*Compruebe su comprensión*.
A – En el texto sobre el ministro de Educación, Cultura y Deportes, ¿qué afirmó este que era necesario hacer con los niños catalanes?
B – Prosiga el texto sobre el ministro de Educación, Cultura y Deportes a partir de su última oración.
::: Texto
Como ha comprobado a lo largo de estos casi cuatro años, después de ser nombrado para llevar adelante el cargo de ministro de Educación, Cultura y Deportes, los niños y los jóvenes en la actualidad caminan sin rumbo, están absolutamente perdidos, sin saber lo que es bueno y lo que es malo; todo el santo día enganchados a los móviles pendientes de tonterías y chismorreos. ¡Un auténtico desastre!

Ya nos advirtió de la deriva en la que nos encontrábamos cuando, sin pelos en la lengua, nos dijo que era necesario “españolizar a los niños catalanes”. Esto solo fue un pequeño ejemplo de lo que estaba ocurriendo con las nuevas generaciones, por lo que no le tembló el pulso cuando, tras profundas reflexiones, llegó a la conclusión de que en algún momento de nuestra reciente historia de la educación hubo un punto de inflexión totalmente erróneo en el recto camino, por lo que lo mejor era retornar a ese mismo punto.
::::::
::: Datos de entrada
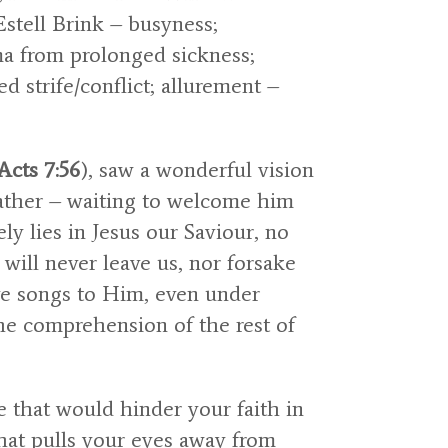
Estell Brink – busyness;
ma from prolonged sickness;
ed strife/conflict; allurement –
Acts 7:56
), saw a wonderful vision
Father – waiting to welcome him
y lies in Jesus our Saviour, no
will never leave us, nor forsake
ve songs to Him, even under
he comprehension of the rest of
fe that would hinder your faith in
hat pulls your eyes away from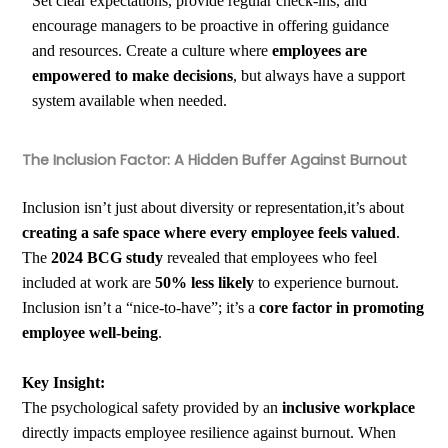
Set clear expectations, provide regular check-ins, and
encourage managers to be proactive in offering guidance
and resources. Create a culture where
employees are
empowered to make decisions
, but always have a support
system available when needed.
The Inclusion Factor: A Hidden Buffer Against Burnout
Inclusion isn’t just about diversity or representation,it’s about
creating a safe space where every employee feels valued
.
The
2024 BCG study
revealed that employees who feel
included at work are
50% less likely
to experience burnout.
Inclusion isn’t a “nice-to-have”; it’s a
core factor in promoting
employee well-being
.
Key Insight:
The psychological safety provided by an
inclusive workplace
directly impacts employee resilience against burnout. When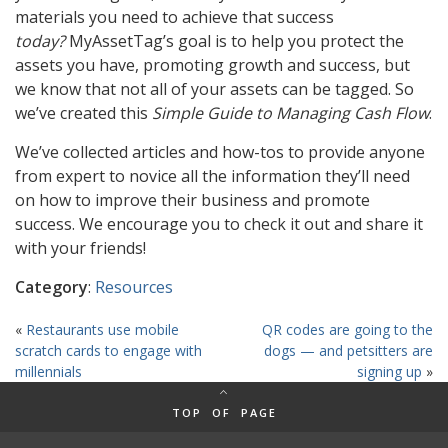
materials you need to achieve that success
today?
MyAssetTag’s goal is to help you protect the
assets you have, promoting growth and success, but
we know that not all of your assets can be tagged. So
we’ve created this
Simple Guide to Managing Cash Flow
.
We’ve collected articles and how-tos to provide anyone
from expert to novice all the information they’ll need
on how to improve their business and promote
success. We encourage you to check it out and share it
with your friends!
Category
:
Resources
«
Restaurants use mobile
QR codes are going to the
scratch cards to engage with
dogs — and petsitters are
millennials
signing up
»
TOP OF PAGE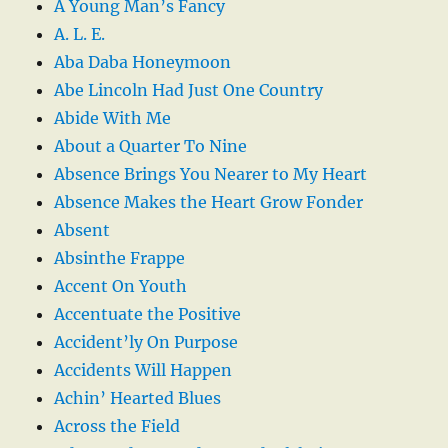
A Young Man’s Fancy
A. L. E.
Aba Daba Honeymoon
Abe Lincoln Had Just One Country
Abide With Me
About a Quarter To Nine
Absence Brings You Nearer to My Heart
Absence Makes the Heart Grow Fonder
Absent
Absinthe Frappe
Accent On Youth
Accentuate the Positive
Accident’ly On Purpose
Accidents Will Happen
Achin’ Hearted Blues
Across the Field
::::::
::: Datos de entrada
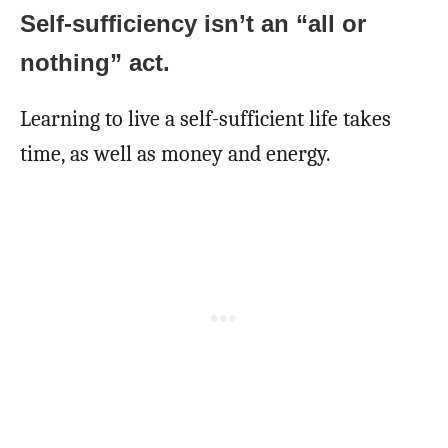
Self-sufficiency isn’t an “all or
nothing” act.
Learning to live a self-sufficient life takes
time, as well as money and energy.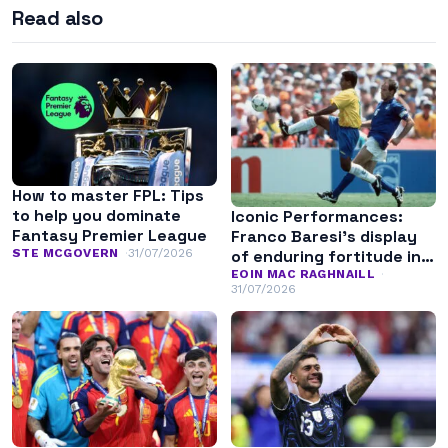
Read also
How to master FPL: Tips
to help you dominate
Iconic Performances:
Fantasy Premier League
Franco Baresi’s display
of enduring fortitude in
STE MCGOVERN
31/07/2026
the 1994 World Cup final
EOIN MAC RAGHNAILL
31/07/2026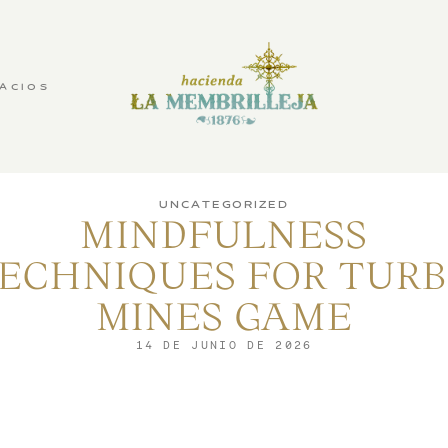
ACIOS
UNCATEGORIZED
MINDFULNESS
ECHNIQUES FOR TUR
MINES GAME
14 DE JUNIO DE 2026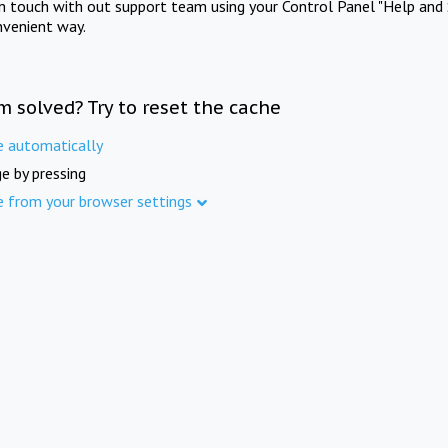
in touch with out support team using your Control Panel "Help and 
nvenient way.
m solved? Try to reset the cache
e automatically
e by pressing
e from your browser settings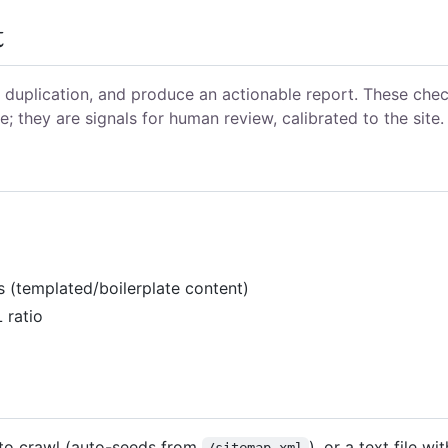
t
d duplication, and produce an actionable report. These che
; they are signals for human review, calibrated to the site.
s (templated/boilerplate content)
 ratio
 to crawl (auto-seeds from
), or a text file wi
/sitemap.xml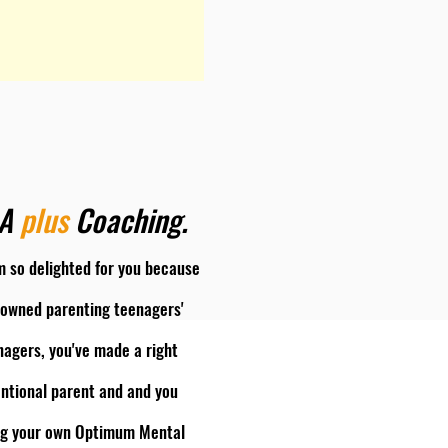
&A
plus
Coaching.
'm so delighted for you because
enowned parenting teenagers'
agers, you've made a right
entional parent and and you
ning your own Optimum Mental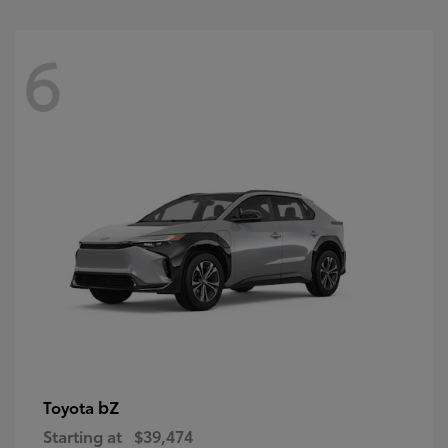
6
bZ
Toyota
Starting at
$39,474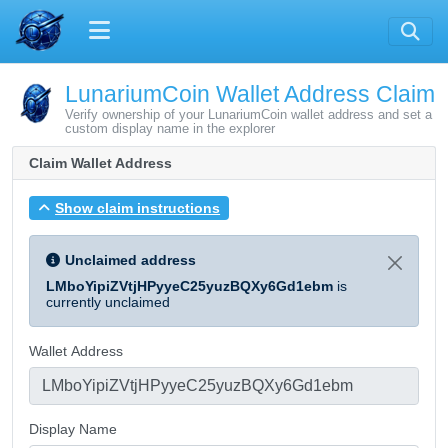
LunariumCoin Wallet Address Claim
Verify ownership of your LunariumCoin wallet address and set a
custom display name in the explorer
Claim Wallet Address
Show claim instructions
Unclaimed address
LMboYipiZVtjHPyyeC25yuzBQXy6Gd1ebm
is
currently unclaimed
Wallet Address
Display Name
::::::
::: Datos de entrada
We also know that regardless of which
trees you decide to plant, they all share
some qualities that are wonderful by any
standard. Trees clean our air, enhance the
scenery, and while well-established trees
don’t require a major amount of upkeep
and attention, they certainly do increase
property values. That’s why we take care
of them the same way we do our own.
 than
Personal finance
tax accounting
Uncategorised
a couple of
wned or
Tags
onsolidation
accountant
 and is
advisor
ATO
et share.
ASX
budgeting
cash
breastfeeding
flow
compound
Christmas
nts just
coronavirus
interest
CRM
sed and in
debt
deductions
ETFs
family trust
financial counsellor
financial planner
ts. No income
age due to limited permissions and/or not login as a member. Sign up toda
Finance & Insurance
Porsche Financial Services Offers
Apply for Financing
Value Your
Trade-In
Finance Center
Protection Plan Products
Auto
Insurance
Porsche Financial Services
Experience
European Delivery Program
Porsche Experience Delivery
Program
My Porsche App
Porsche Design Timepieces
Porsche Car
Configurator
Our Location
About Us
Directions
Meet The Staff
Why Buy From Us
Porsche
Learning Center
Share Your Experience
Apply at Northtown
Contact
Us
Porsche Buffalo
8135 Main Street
::::::
*Resultados del ejercicio*.
A – Afirmó que era necesario “españolizar a los niños catalanes”.

B –
Era, pues, necesario mirar hacia atrás e iniciar una nueva andadura en la enseñanza como si no hubiera transcurrido el tiempo. De este modo, ni corto ni perezoso, se sacó de la manga una valiente y sólida ley educativa que acabó conociéndosela por el acrónimo de LOMCE.

¿Y a quién se le podía ocurrir una apuesta tan arriesgada? Pues únicamente a un verdadero quijote, a un auténtico genio a la altura de Galileo Galilei, quien se atrevió, contra viento y marea, desafiar el orden cósmico imperante a comienzos del siglo XVII.

Pero en este caso, y diferencia de aquella mente privilegiada que estuvo a punto de conocer cómo se las gastaba la Santa Inquisición, la Conferencia Episcopal española aplaudió entusiasmada y sin reservas el que los niños volvieran a recibir catequesis en las escuelas públicas y que tuviera el mismo valor académico que las matemáticas, por ejemplo.

Era de esperar que ante tan magnífica ley, toda la chusma, empezando por esas mareas verdes y acabando por el profesorado seudoprogre, comenzara a cuestionar su revolución copernicana educativa, que, atravesando el túnel del tiempo hacia atrás, nos situó en ese punto central a partir del cual se inició el desastre.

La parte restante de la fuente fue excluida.